Later this won a prize and was bought by an art collector/friend. But it seemed to unleash something in me that drove me to make art constantly from 2008 onward.

It was only in 2017 and later in 2020, when I managed to get off all my psych drugs, that I realized I had also stopped doing art. Was it possible that the drugs were responsible, then, for the miracle I could no longer live without? I went back on them, and within a week or two I was doing art again.

And a second trial of slowly stopping them, which also resulted in my stopping my practice of daily art, led me to the conclusion that without at least one of these drugs, I could not do art. And art was my raison d’être, something I could not live without.

After some lengthy experimentation, I finally determined that it was a drug called Abilify that had produced the miracle of allowing me to do art. Abilify, which I had started in 2008, and which is technically in the “anti-psychotic” class of drugs, is also used along with antidepressants purportedly to help in depression. Nowhere has anyone ever noted its use in stimulating creativity. But that’s what it does for me, and it does so reliably.

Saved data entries
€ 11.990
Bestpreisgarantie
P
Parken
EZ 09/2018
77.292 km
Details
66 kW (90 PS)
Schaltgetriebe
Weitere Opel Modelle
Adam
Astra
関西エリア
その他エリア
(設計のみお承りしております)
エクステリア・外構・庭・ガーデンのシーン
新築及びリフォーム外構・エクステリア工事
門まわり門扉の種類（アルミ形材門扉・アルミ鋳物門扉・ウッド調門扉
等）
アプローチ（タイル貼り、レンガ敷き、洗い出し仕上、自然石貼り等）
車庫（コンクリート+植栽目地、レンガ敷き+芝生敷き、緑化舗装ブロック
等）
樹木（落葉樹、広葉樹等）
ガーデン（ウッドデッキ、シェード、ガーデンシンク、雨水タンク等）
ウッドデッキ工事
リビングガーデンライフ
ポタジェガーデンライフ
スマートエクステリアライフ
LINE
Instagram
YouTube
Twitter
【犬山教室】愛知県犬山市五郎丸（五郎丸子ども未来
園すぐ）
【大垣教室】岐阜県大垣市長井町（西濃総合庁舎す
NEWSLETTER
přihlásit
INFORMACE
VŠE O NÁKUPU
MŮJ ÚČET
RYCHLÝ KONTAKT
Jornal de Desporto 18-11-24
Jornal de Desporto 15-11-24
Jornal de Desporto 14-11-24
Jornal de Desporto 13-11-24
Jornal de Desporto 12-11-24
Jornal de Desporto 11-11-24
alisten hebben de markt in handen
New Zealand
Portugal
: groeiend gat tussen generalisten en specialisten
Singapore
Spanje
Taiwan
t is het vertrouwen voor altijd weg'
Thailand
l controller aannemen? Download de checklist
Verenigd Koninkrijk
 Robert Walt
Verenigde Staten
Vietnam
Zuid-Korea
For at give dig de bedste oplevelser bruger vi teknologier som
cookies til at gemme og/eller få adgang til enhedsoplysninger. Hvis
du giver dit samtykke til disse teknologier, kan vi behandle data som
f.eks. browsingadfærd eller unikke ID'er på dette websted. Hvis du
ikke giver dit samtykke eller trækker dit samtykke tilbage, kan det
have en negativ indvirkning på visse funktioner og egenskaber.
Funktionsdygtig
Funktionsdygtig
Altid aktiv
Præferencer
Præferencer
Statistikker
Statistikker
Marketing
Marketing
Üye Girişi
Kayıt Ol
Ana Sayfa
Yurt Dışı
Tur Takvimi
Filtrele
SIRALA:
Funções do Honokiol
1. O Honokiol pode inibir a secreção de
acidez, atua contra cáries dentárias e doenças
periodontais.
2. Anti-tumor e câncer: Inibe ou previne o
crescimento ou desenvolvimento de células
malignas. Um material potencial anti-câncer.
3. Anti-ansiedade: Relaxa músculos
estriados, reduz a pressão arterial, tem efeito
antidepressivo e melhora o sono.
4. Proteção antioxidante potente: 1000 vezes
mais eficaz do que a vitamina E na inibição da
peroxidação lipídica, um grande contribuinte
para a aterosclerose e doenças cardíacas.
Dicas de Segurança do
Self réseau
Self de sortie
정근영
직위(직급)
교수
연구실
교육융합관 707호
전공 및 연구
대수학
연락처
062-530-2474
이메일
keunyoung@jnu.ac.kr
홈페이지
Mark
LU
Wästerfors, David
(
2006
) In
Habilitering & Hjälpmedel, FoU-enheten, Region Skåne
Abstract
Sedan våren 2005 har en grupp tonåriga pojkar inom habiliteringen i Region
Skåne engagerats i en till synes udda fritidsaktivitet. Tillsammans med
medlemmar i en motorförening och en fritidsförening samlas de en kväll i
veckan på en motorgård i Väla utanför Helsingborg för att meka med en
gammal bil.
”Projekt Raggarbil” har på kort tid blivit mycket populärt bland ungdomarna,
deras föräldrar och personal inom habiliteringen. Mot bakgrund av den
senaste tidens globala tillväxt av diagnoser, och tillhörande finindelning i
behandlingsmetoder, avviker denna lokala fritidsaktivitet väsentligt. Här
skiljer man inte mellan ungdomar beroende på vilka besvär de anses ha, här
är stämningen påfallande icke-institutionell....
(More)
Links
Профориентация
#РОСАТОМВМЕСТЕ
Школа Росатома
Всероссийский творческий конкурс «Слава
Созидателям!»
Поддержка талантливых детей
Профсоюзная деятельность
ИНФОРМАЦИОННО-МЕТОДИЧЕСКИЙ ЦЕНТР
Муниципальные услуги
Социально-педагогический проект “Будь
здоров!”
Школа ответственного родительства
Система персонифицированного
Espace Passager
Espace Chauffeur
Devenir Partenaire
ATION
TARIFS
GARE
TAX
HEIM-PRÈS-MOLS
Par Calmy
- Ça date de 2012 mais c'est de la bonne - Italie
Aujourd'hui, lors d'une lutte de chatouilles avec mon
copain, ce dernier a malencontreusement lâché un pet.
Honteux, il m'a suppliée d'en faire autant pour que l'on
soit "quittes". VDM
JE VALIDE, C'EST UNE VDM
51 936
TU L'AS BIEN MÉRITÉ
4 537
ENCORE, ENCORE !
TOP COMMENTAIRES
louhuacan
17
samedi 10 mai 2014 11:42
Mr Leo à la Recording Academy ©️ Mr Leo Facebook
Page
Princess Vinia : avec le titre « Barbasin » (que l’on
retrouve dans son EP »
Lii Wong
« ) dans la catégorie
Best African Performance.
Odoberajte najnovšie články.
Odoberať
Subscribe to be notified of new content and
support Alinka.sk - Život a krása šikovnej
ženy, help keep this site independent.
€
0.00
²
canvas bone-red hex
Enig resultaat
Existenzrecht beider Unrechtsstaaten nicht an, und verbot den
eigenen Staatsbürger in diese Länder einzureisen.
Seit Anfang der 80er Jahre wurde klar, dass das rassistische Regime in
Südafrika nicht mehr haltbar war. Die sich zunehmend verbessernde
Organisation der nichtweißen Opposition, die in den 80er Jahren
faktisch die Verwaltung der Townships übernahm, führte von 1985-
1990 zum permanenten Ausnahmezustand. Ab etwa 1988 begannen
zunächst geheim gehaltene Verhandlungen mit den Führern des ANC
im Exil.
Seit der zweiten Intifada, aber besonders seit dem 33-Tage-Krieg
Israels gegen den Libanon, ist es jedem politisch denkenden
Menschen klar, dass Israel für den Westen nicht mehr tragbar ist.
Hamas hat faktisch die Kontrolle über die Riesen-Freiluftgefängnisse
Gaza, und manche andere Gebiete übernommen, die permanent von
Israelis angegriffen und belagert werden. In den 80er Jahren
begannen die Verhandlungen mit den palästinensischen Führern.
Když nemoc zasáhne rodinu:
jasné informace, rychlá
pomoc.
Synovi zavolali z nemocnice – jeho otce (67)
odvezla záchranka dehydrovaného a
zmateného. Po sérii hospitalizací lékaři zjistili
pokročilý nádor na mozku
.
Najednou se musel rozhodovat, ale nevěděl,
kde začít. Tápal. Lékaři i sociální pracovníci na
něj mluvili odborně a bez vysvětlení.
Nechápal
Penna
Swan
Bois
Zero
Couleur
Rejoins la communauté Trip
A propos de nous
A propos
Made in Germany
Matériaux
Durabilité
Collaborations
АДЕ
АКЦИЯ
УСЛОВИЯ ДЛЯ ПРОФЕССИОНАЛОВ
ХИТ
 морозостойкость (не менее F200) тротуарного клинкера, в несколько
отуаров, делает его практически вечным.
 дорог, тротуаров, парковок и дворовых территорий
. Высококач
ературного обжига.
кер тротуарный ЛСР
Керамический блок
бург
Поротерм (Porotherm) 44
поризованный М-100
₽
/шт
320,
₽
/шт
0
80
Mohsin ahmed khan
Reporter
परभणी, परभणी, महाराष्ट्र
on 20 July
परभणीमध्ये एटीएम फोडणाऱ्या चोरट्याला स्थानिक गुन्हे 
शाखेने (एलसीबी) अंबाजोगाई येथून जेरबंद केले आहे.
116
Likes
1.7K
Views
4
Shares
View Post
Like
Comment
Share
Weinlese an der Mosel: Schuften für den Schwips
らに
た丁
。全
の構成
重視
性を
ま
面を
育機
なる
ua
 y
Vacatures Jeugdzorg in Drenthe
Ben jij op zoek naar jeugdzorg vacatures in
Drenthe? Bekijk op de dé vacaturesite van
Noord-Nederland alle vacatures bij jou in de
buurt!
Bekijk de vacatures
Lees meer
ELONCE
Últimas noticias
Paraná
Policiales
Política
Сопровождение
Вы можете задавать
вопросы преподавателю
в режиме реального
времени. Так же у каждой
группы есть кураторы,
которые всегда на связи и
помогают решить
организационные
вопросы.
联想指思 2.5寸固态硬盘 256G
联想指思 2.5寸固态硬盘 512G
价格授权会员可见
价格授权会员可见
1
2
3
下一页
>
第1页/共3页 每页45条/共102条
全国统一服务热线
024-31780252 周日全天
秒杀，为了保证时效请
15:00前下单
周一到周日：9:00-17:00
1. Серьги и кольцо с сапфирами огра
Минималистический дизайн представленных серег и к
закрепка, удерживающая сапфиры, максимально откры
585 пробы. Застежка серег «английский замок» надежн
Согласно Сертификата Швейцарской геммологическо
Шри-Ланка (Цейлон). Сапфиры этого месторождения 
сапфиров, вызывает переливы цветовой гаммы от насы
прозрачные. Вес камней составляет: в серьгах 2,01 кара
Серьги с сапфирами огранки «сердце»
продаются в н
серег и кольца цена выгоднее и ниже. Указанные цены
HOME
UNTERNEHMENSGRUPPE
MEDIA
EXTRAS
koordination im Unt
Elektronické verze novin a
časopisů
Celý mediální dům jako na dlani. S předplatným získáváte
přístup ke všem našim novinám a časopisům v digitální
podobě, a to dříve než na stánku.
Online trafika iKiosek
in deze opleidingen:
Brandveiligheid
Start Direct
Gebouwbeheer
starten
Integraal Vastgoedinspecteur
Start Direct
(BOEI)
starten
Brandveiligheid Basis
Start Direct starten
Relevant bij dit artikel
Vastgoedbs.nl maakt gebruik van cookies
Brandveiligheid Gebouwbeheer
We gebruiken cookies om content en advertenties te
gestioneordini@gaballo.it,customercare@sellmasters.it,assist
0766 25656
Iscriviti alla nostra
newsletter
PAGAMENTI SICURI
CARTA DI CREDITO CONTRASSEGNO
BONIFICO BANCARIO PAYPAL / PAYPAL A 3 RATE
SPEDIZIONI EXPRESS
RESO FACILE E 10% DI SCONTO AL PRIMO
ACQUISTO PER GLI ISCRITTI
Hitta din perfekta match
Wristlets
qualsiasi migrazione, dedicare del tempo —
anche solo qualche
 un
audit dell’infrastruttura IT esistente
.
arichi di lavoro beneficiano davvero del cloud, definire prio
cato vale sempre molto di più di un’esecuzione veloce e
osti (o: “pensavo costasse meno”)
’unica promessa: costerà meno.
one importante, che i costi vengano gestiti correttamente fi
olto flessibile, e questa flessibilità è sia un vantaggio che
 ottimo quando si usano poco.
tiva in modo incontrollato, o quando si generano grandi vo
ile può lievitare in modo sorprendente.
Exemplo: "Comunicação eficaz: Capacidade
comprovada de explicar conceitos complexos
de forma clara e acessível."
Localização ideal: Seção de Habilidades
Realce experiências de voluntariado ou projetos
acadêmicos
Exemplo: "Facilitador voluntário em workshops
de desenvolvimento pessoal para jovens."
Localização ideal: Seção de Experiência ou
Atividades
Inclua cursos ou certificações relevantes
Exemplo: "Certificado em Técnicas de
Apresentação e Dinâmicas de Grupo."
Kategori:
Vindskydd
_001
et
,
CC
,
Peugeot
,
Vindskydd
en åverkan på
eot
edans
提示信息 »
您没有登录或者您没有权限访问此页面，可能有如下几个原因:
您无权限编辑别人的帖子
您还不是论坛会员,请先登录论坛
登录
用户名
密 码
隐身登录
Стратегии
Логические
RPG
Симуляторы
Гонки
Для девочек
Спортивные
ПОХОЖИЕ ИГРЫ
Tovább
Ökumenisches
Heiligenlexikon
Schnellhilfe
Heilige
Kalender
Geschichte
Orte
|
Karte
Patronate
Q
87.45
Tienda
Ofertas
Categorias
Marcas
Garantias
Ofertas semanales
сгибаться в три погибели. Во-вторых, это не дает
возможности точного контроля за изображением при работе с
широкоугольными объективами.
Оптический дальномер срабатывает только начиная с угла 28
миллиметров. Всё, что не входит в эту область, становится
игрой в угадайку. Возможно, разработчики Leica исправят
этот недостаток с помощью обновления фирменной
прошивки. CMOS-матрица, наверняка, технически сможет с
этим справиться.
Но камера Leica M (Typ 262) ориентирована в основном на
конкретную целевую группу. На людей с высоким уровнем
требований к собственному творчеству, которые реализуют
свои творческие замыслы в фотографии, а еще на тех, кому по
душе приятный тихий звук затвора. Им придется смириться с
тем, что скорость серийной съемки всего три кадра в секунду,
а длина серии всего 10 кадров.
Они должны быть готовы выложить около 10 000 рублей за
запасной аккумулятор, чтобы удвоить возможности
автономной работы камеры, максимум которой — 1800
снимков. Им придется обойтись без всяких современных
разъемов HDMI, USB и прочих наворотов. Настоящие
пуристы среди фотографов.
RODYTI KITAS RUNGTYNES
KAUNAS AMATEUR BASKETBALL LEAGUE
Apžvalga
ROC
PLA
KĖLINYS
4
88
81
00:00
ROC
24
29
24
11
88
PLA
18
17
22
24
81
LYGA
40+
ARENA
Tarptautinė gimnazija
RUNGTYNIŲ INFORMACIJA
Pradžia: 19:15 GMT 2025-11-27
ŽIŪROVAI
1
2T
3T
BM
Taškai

SET OF TASKS:
**1.** Summarize the passage about medication and making art in two sentences.
**2.** According to the passage about medication and making art, in what year did the writer start taking Abilify?

YOUR RESPONSES:
**1.** From 2008 onward the writer made art constantly, but after getting off all psychiatric drugs in 2017 and later in 2020, the writer stopped doing art and resumed within a week or two of going back on them. After lengthy experimentation, the writer determined that Abilify, an "anti-psychotic" drug also used with antidepressants for depression, was what reliably made doing art possible.

**2.** 2008